-- Available records follows --

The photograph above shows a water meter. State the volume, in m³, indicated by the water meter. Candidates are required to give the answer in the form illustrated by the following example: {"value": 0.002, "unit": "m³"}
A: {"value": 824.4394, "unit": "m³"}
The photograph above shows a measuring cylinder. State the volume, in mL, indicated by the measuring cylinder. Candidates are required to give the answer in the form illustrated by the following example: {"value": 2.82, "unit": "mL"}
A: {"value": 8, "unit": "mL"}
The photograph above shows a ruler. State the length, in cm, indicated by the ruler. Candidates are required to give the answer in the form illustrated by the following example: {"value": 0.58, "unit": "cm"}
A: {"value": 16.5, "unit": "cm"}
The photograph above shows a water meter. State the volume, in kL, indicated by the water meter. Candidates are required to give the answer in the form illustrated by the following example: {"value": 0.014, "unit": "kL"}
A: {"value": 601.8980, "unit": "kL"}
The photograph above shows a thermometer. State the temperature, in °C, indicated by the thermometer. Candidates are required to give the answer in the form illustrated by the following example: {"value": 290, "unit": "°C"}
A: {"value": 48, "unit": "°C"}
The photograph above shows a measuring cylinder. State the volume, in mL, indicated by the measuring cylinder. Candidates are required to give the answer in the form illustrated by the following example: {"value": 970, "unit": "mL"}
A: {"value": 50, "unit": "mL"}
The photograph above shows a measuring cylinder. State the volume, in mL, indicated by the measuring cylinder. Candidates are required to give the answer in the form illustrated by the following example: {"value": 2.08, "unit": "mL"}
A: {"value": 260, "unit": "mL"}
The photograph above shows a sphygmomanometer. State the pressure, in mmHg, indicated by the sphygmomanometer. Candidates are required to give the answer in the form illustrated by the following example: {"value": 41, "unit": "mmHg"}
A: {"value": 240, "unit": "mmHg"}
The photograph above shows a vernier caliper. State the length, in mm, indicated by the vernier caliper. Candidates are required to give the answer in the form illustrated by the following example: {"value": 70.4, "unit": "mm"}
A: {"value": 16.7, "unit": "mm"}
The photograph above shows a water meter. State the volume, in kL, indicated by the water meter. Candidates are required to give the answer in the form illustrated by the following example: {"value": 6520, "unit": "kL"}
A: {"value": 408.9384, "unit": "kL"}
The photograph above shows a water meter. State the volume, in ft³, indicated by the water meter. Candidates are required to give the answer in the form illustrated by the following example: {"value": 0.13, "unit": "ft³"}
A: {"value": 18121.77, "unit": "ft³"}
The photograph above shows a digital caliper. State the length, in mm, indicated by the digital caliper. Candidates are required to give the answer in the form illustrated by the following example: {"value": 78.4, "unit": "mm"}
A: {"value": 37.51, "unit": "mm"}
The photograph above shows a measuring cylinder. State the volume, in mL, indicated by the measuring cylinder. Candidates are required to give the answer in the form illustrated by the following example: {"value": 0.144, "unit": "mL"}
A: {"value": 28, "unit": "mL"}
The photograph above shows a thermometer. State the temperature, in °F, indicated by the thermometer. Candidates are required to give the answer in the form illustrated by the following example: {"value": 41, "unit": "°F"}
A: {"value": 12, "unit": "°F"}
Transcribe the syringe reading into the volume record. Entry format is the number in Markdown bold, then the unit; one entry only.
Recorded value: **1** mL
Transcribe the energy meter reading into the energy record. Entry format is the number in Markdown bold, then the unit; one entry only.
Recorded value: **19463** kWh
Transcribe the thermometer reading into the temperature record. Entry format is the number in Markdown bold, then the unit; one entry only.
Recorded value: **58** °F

-- Available records concluded --

▸ Required action
How many lines in the material above contain the word "mmHg"? Case counts. Reply with the number only.

▸ Task response
2